**Text segment**
BEGIN
Question

A plant produces aluminum, facing costs of C(A) = \frac{A^2}{10}, where A is the number of aluminum units produced, and selling them on the competitive market for a price \$ 30. A farmer grows beets next to the aluminum factory, facing costs of C(B) = 5B + \frac{B^2}{100} + \frac{A^2}{20}, where B is the number of beets produced, and selling them for \$ 15 on the competitive market. Because aluminum pollution is harmful to agricultural production, the state government imposes a tax on aluminum production. What is the socially optimal tax on aluminum?

Answer 1

$10

Step-by-step explanation:

We are to account for external costs in production, since we are asked to find optimal tax.
END
**Data shown**
BEGIN
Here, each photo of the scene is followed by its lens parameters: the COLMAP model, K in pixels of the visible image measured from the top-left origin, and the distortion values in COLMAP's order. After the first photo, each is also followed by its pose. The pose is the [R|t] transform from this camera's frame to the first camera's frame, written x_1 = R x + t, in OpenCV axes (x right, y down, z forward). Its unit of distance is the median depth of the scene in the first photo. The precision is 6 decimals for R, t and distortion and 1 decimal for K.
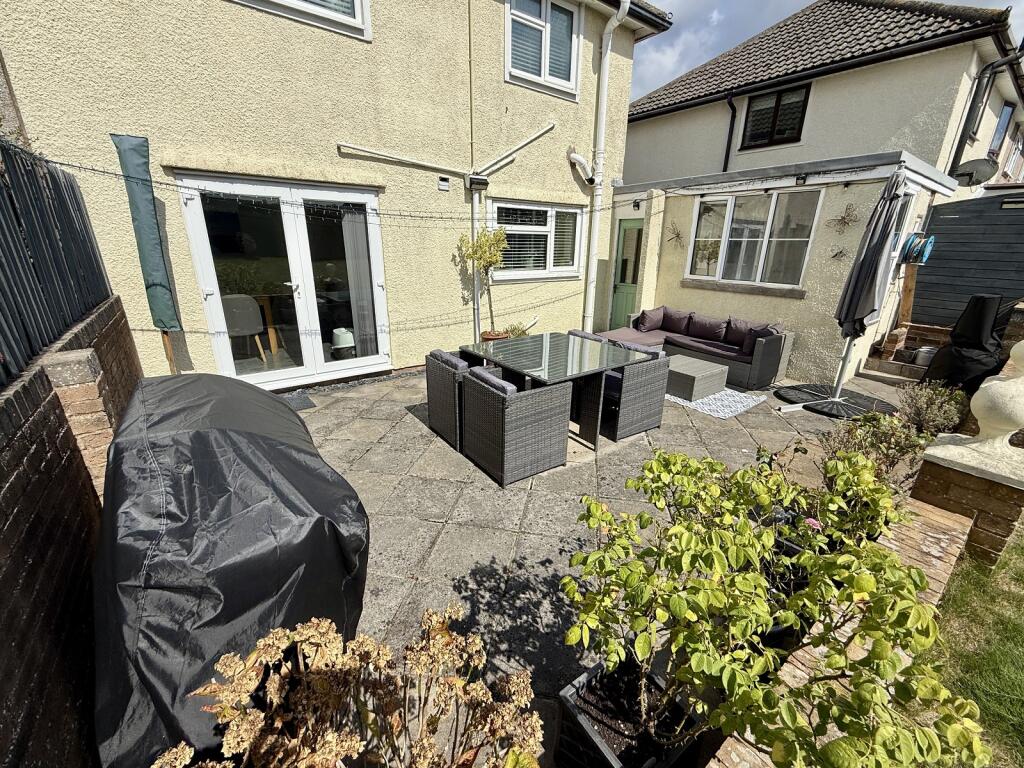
END
**Activities**
1 > In the aluminum pollution problem, what price does the farmer receive for beets on the competitive market?
2 > Reproduce the aluminum pollution problem word for word, from "A plant produces" up to and including "tax on aluminum?".

**Task responses**
1 > $15

2 >
A plant produces aluminum, facing costs of C(A) = \frac{A^2}{10}, where A is the number of aluminum units produced, and selling them on the competitive market for a price \$ 30. A farmer grows beets next to the aluminum factory, facing costs of C(B) = 5B + \frac{B^2}{100} + \frac{A^2}{20}, where B is the number of beets produced, and selling them for \$ 15 on the competitive market. Because aluminum pollution is harmful to agricultural production, the state government imposes a tax on aluminum production. What is the socially optimal tax on aluminum?